[Records from a data collection]
——————————

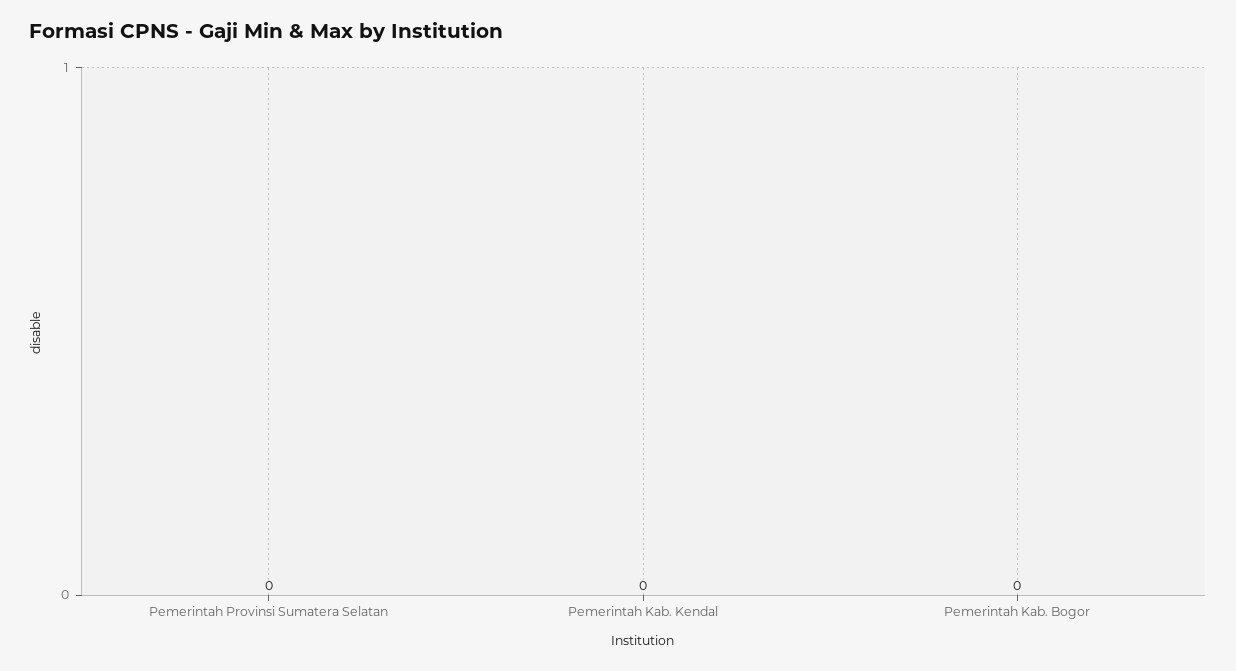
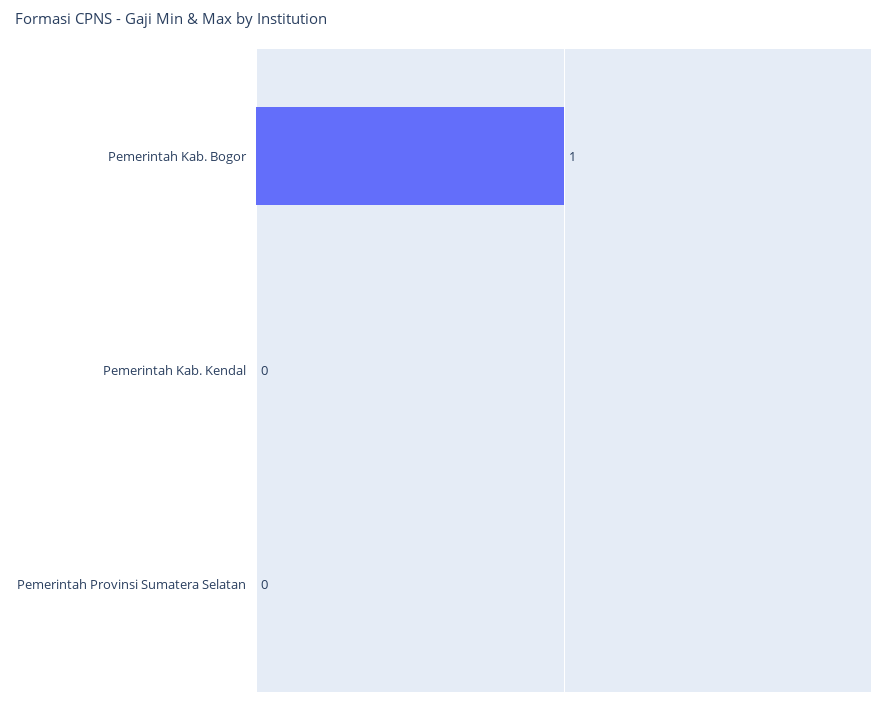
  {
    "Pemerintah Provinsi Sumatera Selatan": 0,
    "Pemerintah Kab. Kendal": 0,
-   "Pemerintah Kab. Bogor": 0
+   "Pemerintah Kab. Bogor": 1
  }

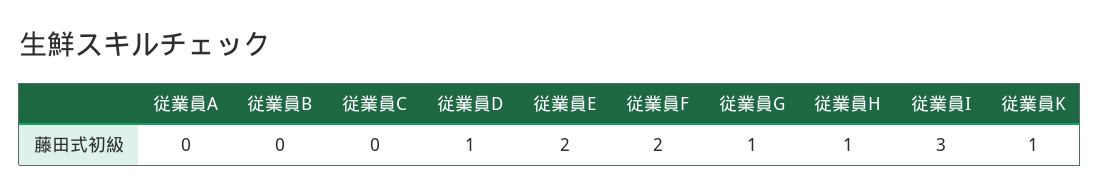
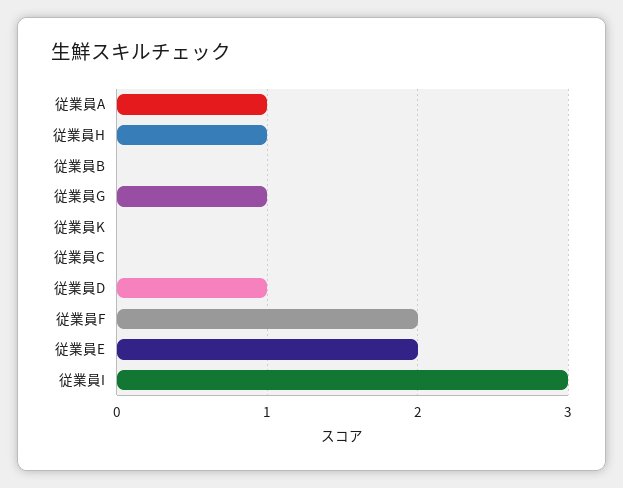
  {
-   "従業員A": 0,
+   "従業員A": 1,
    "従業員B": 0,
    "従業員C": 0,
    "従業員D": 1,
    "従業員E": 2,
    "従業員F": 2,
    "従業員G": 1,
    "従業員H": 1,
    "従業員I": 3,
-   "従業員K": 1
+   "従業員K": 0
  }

——————————

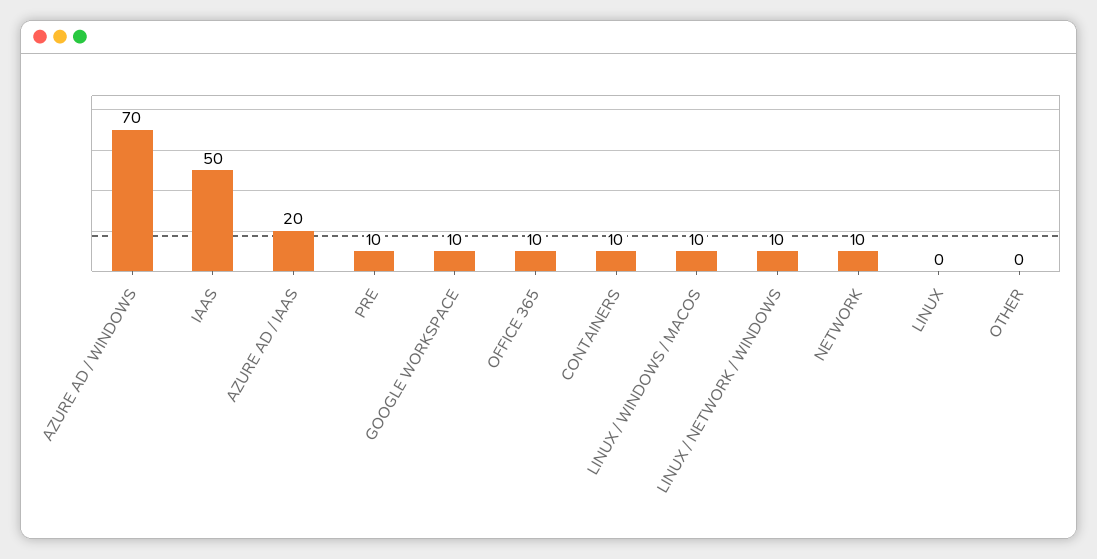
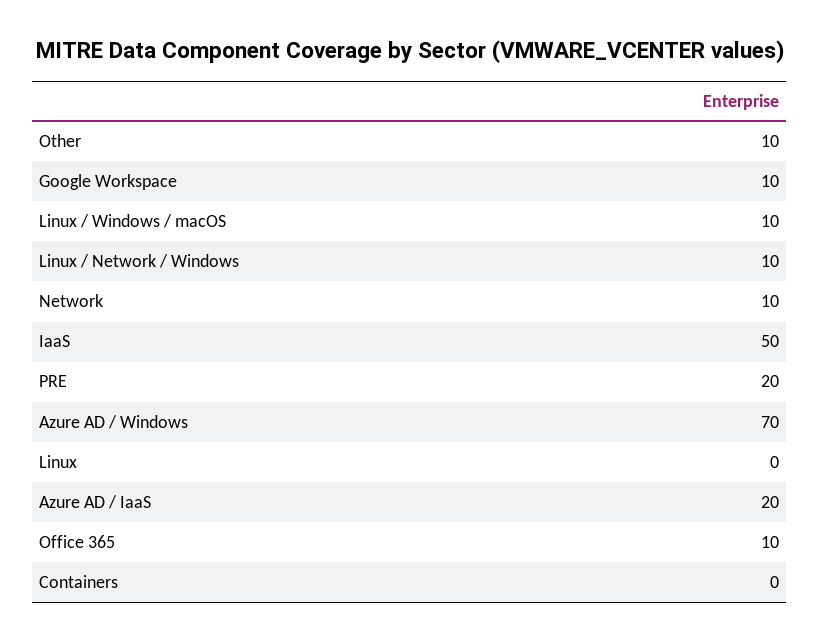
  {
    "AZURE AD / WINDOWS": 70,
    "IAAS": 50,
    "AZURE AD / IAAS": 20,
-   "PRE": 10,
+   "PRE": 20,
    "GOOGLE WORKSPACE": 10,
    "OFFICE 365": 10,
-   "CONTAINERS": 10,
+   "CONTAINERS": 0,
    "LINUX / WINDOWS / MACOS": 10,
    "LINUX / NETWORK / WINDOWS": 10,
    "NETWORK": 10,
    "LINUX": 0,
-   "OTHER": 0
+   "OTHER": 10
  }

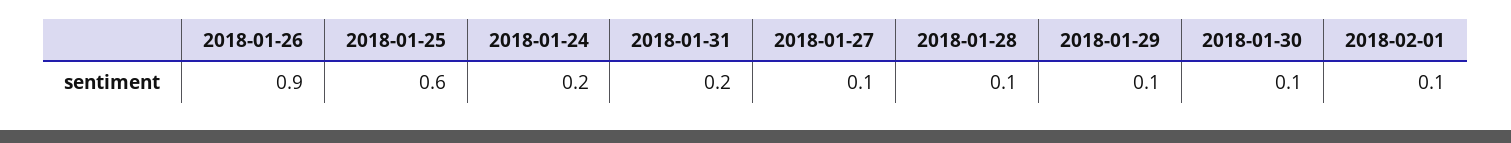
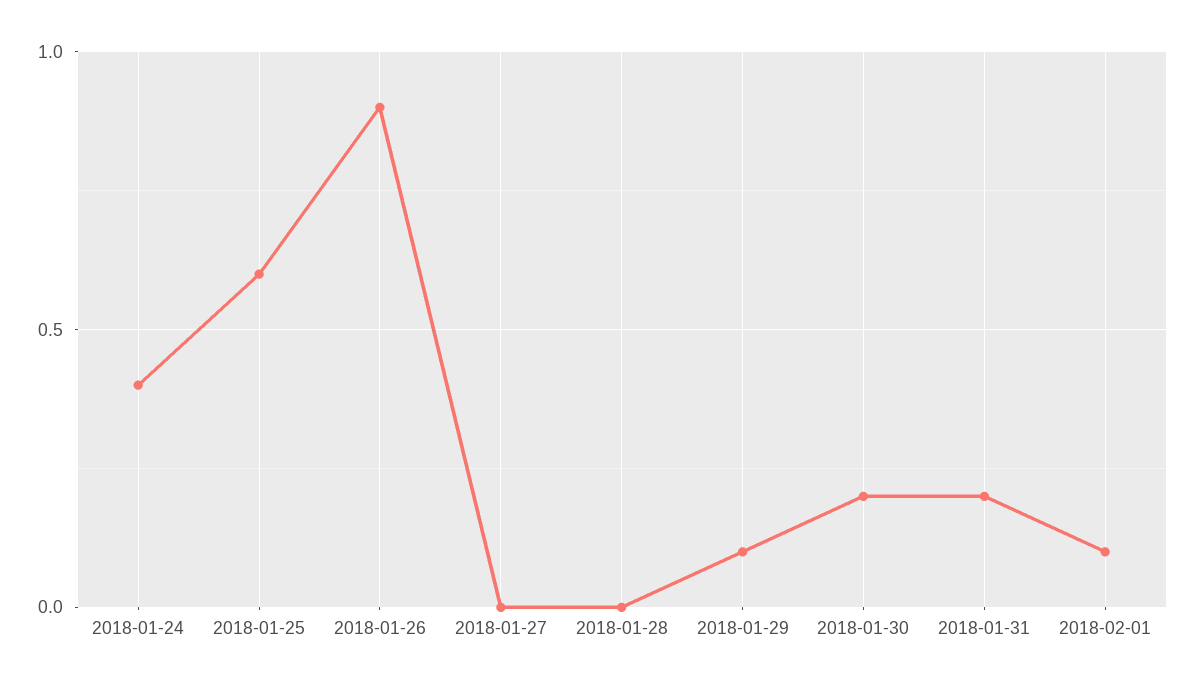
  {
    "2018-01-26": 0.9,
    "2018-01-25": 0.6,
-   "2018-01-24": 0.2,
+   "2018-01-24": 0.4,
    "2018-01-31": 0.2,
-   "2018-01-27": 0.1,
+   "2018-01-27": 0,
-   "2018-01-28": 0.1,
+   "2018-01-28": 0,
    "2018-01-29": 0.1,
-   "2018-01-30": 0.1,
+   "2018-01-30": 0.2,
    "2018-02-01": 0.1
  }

——————————

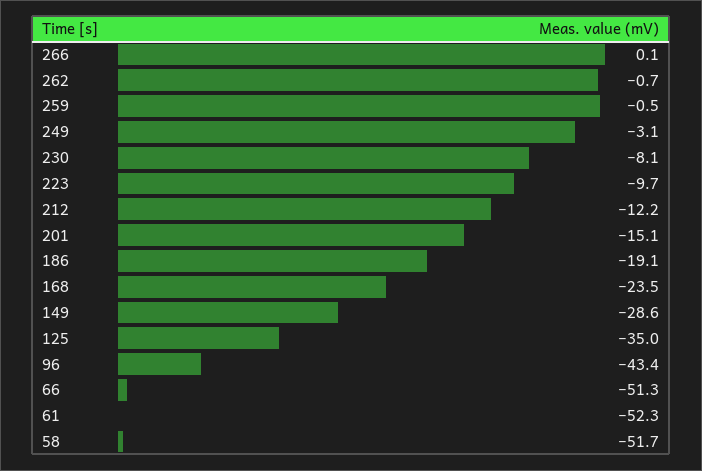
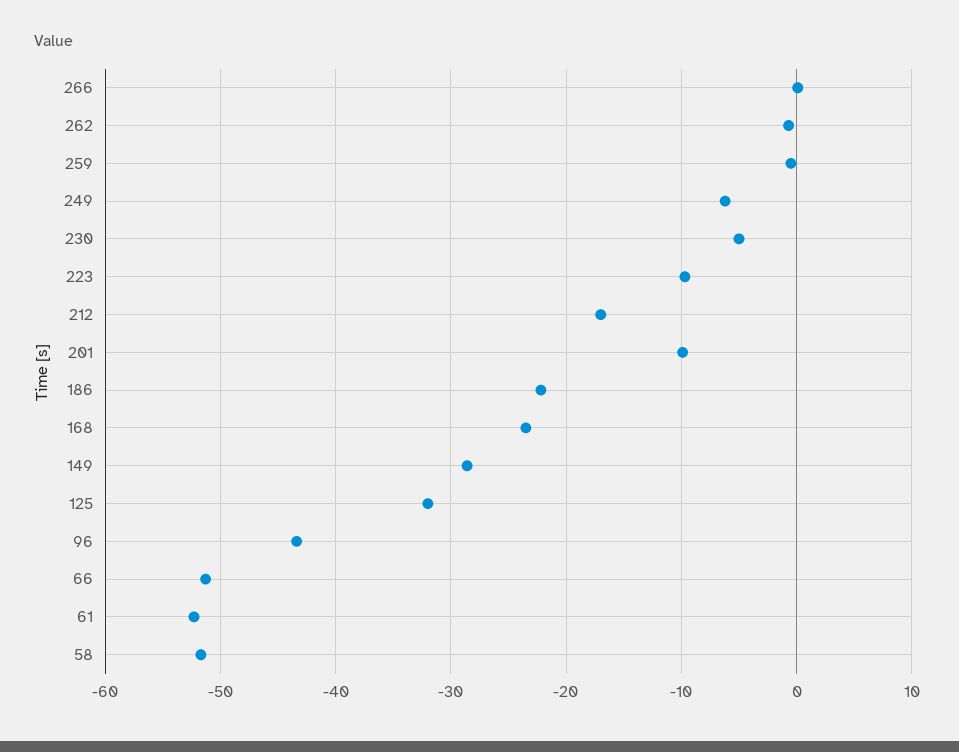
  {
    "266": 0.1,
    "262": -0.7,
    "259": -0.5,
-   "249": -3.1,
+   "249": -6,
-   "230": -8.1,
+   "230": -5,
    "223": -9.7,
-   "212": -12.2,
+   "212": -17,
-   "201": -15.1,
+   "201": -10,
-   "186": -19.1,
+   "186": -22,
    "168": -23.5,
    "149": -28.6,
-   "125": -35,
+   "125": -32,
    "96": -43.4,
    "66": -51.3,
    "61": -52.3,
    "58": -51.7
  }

——————————

[WHAT TO PRODUCE]
If a line above holds the string "NETWORK", return it as it stands.

[RESULT OF THE EXERCISE]
    "LINUX / NETWORK / WINDOWS": 10,
    "NETWORK": 10,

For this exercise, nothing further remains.